Il faut, malgré tout, mettre en évidence le résultat remarquable et même exceptionnel du report, vu l'âge des enregistrements originaux. La qualité sonore du Concerto pour piano est supérieure à celle de l'édition Artone-Membran trop filtrée : la netteté incisive des instruments de l'orchestre parisien est plus perceptible, grâce à un idéal équilibre aigus / basses, et un médium chaleureux, tandis qu'aucune réverbération artificielle n'a été ajoutée ; la sonorité du piano n'est que plus naturelle. Au niveau interprétatif, signalons une coupure inhabituelle dans la cadence finale du premier mouvement, sans doute nécessitée par le découpage en faces de 78 tours.

Curieusement, le son du Concerto pour piano, enregistré dans les difficultés de la guerre, est sensiblement supérieur à celui de la Symphonie Pathétique gravée six années plus tard. Il est vrai qu'en 1948, Decca ne maîtrisait pas encore entièrement la technique FFRR (Full Frequency Range Recording) qui allait bientôt faire sa réputation. Le résultat est suffisamment audible pour que l'on apprécie toutes les nuances et les enthousiasmes du grand Charles Münch.
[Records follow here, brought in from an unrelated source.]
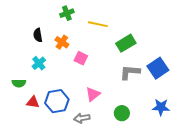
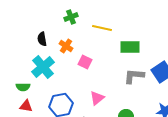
green rectangle: (126, 43) -> (130, 47), turned 30
cyan cross: (39, 63) -> (43, 67), size x1.6
red triangle: (33, 102) -> (26, 106), moved

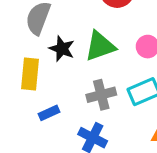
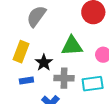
black star: (62, 49) -> (44, 63), moved

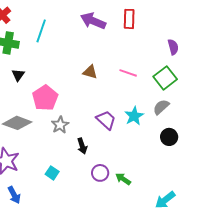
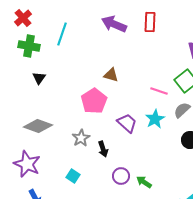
pink line: (128, 73) -> (159, 91), moved
pink pentagon: (45, 98) -> (94, 101), moved
gray star: (60, 125) -> (81, 138), moved

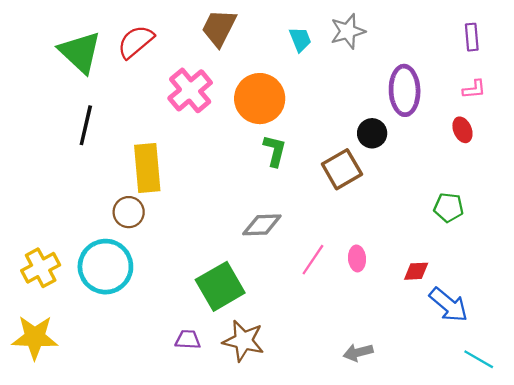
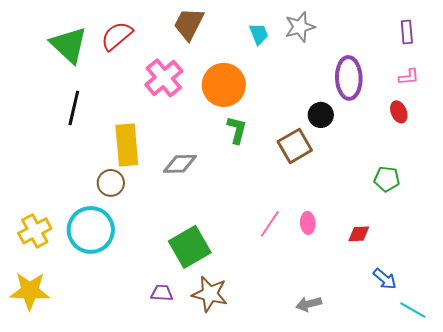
gray diamond: (262, 225) -> (180, 164), moved
blue arrow: (449, 305) -> (385, 279), moved, size x0.7

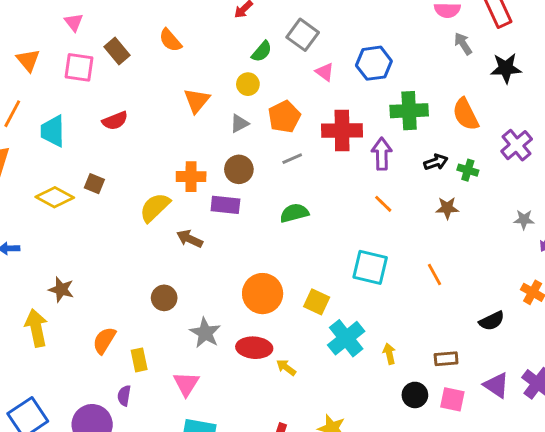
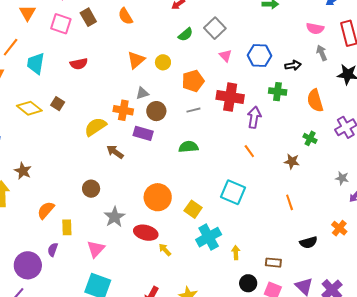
yellow circle: (248, 84) -> (163, 62), moved
green cross: (409, 111) -> (278, 92), size x0.7
gray triangle: (239, 124) -> (142, 93), moved
black arrow: (436, 162) -> (293, 65), moved
orange line: (435, 274) -> (290, 202), moved

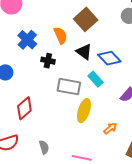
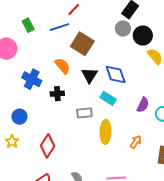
black triangle: (84, 52) -> (90, 75), turned 42
blue diamond: (109, 58) -> (116, 75), turned 40
gray rectangle: (69, 87) -> (84, 113), size x0.7

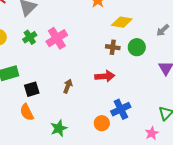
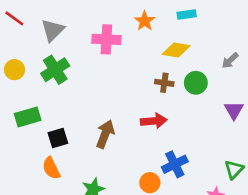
green cross: (30, 37) -> (55, 70), size x1.5
pink cross: (57, 38) -> (106, 39), moved, turned 35
brown arrow: (68, 86) -> (105, 134), size x1.5

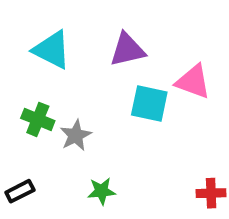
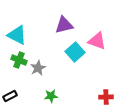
cyan triangle: (52, 50) -> (17, 35), moved
cyan square: (149, 104) -> (75, 52), turned 36

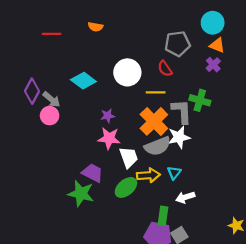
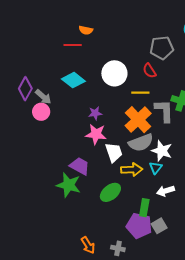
red line: (52, 34) -> (73, 45), moved
white star: (179, 137) -> (162, 151), moved, turned 30
green ellipse: (126, 187) -> (110, 192), moved

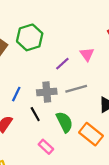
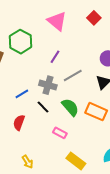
pink triangle: (87, 54) -> (57, 21), moved, size x1.5
gray cross: (47, 92) -> (48, 85), turned 36
blue line: (16, 94) -> (22, 94), turned 48

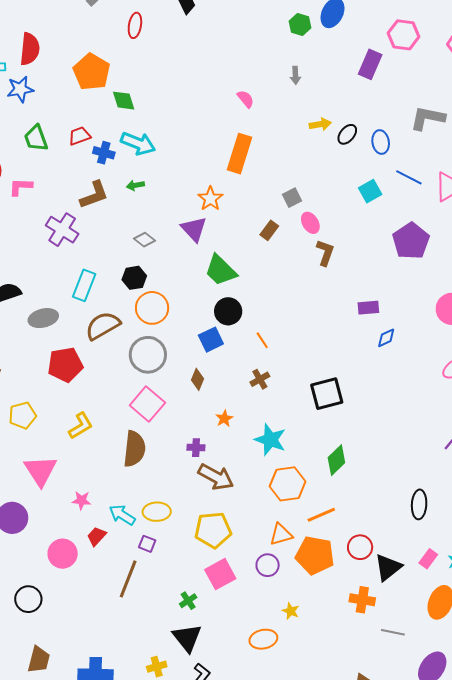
Ils sont déjà révélateurs de sa future carrière à Boston, où ses exécutions de pages de Tchaïkovski seront les plus éblouissantes : on songe notamment au Concerto pour violon, à Francesca da Rimini, Roméo et Juliette, la Sérénade pour cordes, les Symphonies n°4 et n°6.

Ce disque Archipel est idéal – et essentiel – pour appréhender ces interprétations de la première heure du grand chef d'orchestre alsacien, à la tête d'une phalange aux sonorités appropriées à la musique de Tchaïkovski.